A similar progressive attitude prevailed at Mt. Baker Ski Area, which quickly became one of the sport’s global hot spots. Its reputation was buoyed by the Legendary Banked Slalom, a swooping racecourse first run in 1985. While Sims, the New Jersey-born Californian, started the event, Cascades shredders frequently hoisted the infamous duct tape trophy — the 1994 version is on display — on home turf. The exhibit cites two-time winner Amy Howat, whose family runs the North Cascades ski area, and three-time winner Craig Kelly, who died in an avalanche near Revelstoke, B.C., in 2003, as local snowboarders who pushed the sport in its early days.

Olson credits our often derided Cascade concrete for fostering ideal snowboard conditions.

“We have bottomless mashed potato snow, which is better than Utah or Colorado featherweight powder because it feels more like surfing,” he said. “You get that body of snow that feels like water and gives you pushback against your board.”

The exhibit also makes a compelling argument that Puget Sound has been fertile ground for professional freestyle snowboarders, from Vashon Island-raised Jamie Lynn to Gig Harbor resident and Olympian Barrett Christy to six-time X Games gold medalist Peter Line.
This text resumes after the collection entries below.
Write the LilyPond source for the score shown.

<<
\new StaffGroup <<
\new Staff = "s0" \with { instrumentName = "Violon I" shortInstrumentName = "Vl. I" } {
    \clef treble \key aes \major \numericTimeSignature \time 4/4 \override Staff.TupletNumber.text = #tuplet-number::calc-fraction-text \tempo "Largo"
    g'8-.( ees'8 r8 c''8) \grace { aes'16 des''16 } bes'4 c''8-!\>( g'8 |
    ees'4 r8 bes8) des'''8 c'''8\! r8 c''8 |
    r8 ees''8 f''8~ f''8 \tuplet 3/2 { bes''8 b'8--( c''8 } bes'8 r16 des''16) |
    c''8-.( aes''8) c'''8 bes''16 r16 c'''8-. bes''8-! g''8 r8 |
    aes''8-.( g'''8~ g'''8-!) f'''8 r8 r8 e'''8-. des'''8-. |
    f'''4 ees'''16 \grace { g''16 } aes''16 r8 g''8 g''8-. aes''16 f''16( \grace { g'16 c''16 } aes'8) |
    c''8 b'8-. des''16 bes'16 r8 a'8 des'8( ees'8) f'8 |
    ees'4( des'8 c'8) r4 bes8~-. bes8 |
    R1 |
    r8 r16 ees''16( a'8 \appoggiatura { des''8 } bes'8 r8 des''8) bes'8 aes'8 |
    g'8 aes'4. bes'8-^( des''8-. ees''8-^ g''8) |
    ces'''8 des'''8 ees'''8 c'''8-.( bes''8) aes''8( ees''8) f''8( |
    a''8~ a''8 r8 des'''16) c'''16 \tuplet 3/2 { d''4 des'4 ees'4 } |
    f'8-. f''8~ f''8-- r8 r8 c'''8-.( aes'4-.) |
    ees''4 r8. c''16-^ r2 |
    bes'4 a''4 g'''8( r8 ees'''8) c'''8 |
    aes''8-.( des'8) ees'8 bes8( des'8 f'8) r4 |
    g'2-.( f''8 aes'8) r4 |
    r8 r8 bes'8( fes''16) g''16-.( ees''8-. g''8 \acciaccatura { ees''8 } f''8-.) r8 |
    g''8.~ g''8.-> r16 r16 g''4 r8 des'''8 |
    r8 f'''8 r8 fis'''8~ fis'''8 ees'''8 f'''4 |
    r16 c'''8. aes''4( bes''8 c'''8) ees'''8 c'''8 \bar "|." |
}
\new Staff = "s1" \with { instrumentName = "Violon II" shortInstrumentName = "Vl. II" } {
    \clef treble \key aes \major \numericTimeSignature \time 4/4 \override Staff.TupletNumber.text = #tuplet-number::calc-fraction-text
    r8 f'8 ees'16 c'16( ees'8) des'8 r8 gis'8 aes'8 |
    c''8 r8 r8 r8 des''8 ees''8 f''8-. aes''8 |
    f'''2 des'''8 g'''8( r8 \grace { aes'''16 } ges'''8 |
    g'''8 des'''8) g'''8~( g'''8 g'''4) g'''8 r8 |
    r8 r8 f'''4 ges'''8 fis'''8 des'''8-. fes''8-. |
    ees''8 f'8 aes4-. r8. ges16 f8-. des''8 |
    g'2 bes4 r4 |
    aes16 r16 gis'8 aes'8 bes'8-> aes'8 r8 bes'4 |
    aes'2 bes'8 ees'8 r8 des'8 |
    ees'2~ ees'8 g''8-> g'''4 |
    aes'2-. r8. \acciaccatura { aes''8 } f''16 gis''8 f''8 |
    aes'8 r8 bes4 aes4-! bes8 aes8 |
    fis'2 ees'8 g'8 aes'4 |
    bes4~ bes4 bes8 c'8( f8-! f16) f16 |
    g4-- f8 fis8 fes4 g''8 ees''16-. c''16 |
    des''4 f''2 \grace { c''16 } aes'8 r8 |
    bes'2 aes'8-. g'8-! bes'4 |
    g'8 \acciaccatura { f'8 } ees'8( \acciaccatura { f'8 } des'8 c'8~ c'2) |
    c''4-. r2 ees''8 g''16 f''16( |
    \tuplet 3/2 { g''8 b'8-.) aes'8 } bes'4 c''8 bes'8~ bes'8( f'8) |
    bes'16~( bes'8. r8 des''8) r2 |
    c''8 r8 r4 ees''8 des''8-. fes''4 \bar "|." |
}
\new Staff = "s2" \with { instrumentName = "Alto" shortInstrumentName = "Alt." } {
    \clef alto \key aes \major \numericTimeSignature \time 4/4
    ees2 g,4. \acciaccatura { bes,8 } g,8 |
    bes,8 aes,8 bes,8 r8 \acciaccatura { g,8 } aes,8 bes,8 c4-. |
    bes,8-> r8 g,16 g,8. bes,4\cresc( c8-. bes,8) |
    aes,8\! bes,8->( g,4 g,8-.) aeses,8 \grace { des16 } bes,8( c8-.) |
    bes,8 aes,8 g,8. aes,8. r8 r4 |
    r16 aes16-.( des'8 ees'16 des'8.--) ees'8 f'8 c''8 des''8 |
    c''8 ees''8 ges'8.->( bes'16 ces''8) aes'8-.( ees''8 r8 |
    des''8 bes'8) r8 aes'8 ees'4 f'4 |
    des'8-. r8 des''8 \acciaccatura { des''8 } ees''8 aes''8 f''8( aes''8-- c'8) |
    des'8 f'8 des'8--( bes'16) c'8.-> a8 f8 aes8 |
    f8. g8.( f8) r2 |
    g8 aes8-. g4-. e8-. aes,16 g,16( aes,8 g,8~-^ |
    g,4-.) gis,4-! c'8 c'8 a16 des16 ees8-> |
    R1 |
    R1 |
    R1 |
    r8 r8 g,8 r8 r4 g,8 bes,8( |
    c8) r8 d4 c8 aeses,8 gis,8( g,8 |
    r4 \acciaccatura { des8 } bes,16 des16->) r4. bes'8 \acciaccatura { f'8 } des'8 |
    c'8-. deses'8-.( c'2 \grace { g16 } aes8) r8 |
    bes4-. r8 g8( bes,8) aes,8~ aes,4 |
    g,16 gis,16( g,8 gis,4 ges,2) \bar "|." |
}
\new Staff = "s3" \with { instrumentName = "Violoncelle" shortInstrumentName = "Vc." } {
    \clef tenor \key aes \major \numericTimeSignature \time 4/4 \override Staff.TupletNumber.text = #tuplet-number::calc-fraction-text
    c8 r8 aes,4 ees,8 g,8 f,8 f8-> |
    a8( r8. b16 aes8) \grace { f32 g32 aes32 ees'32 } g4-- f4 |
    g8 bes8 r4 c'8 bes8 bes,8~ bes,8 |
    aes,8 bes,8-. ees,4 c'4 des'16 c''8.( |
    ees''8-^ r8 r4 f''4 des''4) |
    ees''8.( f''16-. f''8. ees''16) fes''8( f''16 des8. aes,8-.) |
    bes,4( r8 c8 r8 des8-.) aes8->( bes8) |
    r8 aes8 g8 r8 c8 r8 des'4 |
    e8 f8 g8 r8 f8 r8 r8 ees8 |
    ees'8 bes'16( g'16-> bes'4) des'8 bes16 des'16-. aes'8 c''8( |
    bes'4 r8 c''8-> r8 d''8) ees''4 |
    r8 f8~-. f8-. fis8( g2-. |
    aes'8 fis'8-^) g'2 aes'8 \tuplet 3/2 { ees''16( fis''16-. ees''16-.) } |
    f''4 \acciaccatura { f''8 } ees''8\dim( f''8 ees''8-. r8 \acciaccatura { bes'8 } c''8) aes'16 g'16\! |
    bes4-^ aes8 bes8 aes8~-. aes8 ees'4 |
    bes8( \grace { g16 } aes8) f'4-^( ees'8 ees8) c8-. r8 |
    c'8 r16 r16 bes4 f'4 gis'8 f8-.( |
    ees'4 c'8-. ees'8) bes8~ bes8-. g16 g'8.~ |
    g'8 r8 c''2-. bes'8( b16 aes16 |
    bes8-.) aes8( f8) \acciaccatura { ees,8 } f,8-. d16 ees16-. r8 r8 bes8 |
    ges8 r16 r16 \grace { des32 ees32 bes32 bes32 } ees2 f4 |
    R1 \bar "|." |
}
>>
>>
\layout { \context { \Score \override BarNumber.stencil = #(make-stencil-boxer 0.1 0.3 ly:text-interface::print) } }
“The experience of having Snoqualmie Pass as my home mountain made it that much more attainable for me,” said Line, whose 1999 X Games gold medal is on display. “The Northwest scene took snowboarding to hitting bigger and more technical jumps with lots more spin. It was a groundbreaking movement for the sport.”

That progression fueled a flourishing local snowboard business. CAPiTA Snowboards, Union Bindings, and Coal Headwear, along with those brands’ distributor C3, are all based in Seattle, while Line is busy with his recently revived Forum Snowboards brand.

As the exhibit film’s narrator justly concludes, “If it weren’t for the Evergreen State, the world of snowboarding wouldn’t be nearly as rad.”